One cool feature that I just love are the expression based columns in ADO.NET. I do not use them often but when I do find cause to use them, they are very useful. (Not to mention very cool.) One good use of expression columns in a DataSet is when you want to load a column into a DataGrid but you don't want the entire text description to appear in the column. This is often found when you have a notes, comments or some sort of very long description column that is 100 or even 8000 characters long. You likely don't want to show the entire text string because it could stretch out your grid, so a common way to deal with it is to only show the first X amount of characters. For example, the code sample below will create an expression column called "Co" and add it to the Customers DataTable. This new column will grab the first 10 characters from the CompanyName (from the same DataRow in the DataTable) and append 3 dots. So instead of showing all of the columns in a grid, you could hide the CompanyName and instead show the Co column.

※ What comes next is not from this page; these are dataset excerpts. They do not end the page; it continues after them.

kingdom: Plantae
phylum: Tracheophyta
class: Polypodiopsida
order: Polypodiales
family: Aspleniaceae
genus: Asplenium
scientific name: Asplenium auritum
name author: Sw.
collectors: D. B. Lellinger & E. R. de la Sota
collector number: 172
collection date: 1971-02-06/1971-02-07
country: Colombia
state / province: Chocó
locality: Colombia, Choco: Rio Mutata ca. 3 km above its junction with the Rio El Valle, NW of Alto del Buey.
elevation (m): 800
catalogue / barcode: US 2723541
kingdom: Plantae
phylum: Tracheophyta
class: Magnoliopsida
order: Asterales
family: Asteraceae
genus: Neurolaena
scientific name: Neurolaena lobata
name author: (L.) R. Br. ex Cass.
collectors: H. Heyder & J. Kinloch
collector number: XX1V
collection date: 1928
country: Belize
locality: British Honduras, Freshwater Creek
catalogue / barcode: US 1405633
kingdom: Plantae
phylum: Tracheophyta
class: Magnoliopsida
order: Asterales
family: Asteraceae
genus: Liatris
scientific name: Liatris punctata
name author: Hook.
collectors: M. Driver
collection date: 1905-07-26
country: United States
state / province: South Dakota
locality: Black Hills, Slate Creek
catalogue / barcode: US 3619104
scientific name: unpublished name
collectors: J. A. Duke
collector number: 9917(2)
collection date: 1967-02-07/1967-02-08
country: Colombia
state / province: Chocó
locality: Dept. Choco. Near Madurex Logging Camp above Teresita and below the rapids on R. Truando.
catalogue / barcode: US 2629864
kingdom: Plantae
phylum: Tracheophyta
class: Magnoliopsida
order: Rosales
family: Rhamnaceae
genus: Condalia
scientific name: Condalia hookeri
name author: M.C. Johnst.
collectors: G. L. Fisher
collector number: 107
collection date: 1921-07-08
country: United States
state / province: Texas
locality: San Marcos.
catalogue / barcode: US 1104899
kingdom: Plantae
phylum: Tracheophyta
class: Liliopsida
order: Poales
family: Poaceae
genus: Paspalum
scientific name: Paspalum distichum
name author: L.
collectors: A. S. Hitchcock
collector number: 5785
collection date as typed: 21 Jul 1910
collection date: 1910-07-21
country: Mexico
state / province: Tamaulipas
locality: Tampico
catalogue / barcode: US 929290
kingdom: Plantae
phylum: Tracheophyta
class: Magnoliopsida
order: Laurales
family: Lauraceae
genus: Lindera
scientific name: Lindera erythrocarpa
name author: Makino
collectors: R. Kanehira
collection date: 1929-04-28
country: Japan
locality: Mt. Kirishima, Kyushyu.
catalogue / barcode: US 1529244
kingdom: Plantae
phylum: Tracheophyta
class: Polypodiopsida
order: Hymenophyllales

string cnStr = @"Data Source=mysqlserver;Initial Catalog=northwind;Integrated Security=True";
SqlConnection cn = new SqlConnection(cnStr);
string sql = "SELECT CustomerID, CompanyName, City FROM Customers ORDER BY CustomerID";
SqlCommand cmd = new SqlCommand(sql, cn);
SqlDataAdapter da = new SqlDataAdapter(cmd);
DataSet ds = new DataSet();
da.Fill(ds, "Customers");
ds.Tables["Customers"].Columns.Add("Co.",
typeof(string),
"Substring(CompanyName, 1, 10) + '...'");
There is a WHOLE bunch more that you can do with expression based columns, but I'll leave that for later.